▸ **PROBLEM REQUIREMENTS**
Reproduce each time line from the entries below verbatim and in the same order, omitting the pictures.

═════ DATASET ENTRIES ═════

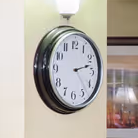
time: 2:23
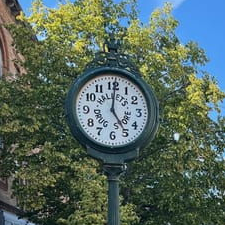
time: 5:00
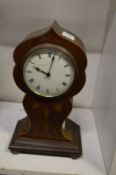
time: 10:02
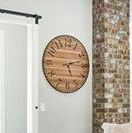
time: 5:12
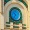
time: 10:36
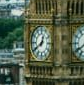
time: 12:39
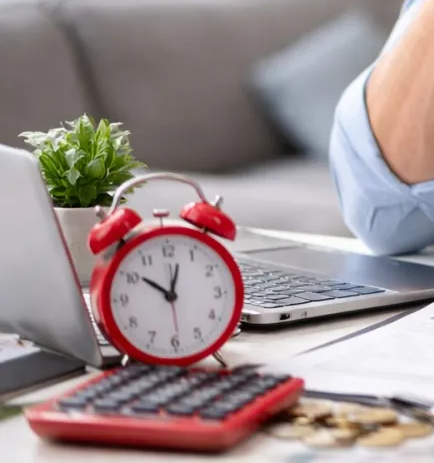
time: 10:02
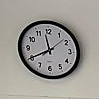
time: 11:40
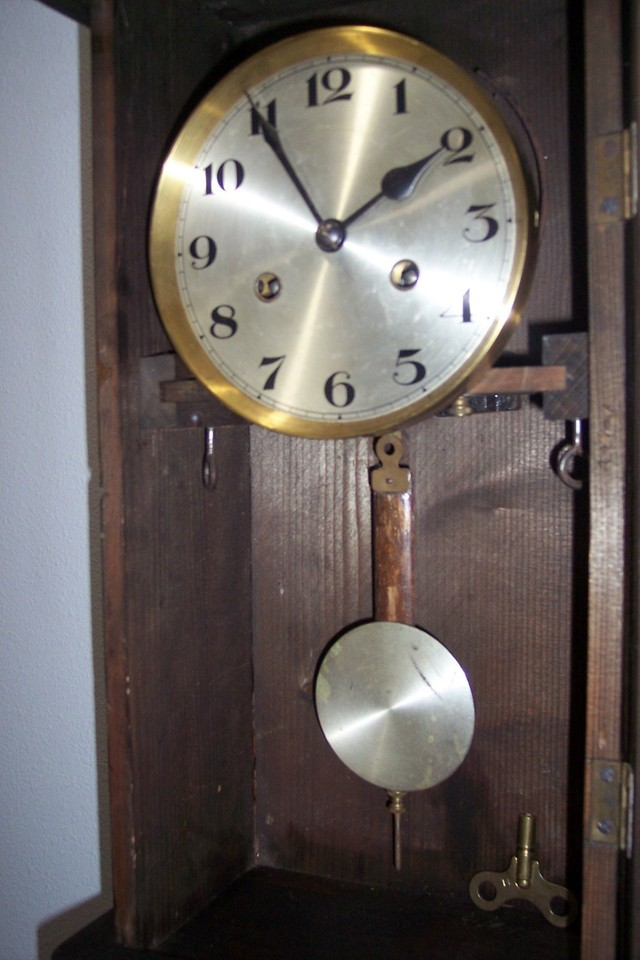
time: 1:54
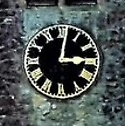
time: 3:01
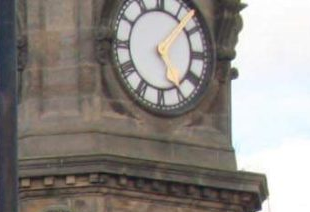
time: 5:08
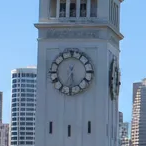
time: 5:33
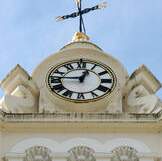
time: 12:46
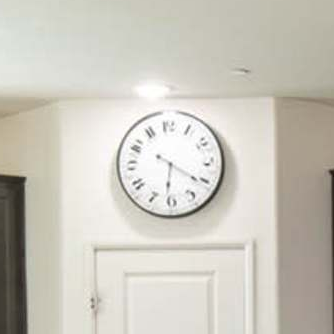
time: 6:20
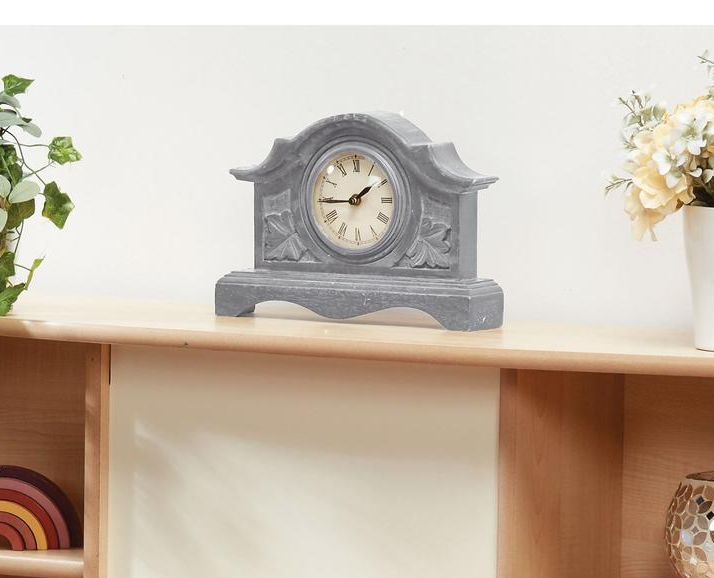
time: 1:43
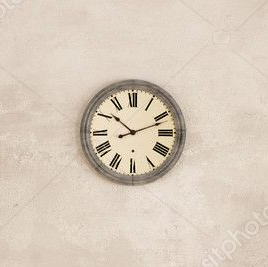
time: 10:11
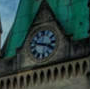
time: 3:47
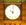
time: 10:00
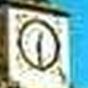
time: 12:28
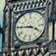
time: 3:45
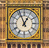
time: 12:56
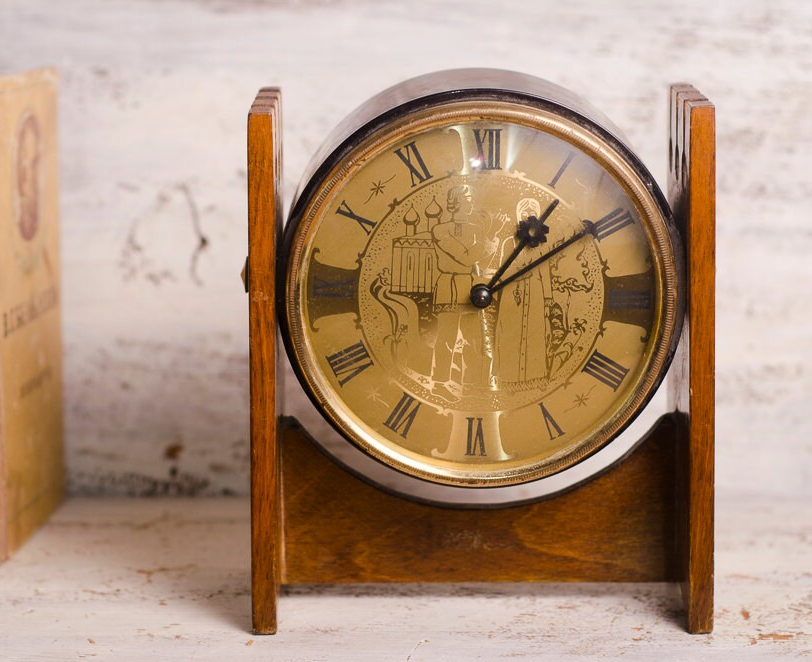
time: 1:09
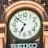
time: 6:52
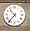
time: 10:36
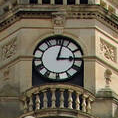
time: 3:02
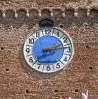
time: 2:13
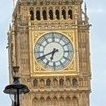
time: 6:41
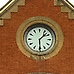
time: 1:29
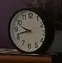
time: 9:42
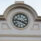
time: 3:46
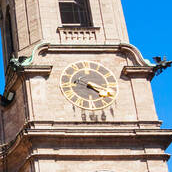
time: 4:17
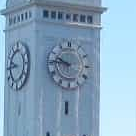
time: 9:45
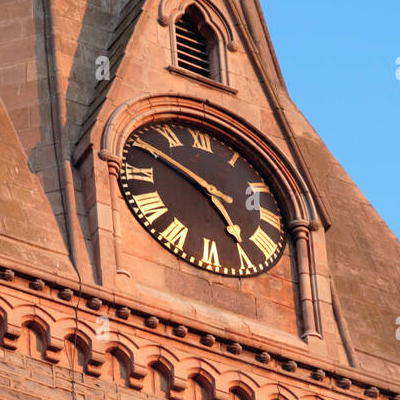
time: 4:49
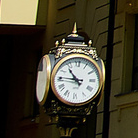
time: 10:45
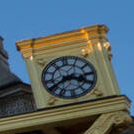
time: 3:40
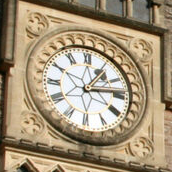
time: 1:13
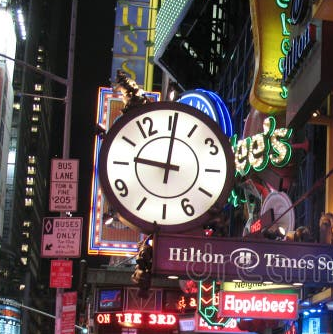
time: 9:01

═════

▸ **ANSWER TO THIS PROBLEM**
time: 2:23
time: 5:00
time: 10:02
time: 5:12
time: 10:36
time: 12:39
time: 10:02
time: 11:40
time: 1:54
time: 3:01
time: 5:08
time: 5:33
time: 12:46
time: 6:20
time: 1:43
time: 10:11
time: 3:47
time: 10:00
time: 12:28
time: 3:45
time: 12:56
time: 1:09
time: 6:52
time: 10:36
time: 3:02
time: 2:13
time: 6:41
time: 1:29
time: 9:42
time: 3:46
time: 4:17
time: 9:45
time: 4:49
time: 10:45
time: 3:40
time: 1:13
time: 9:01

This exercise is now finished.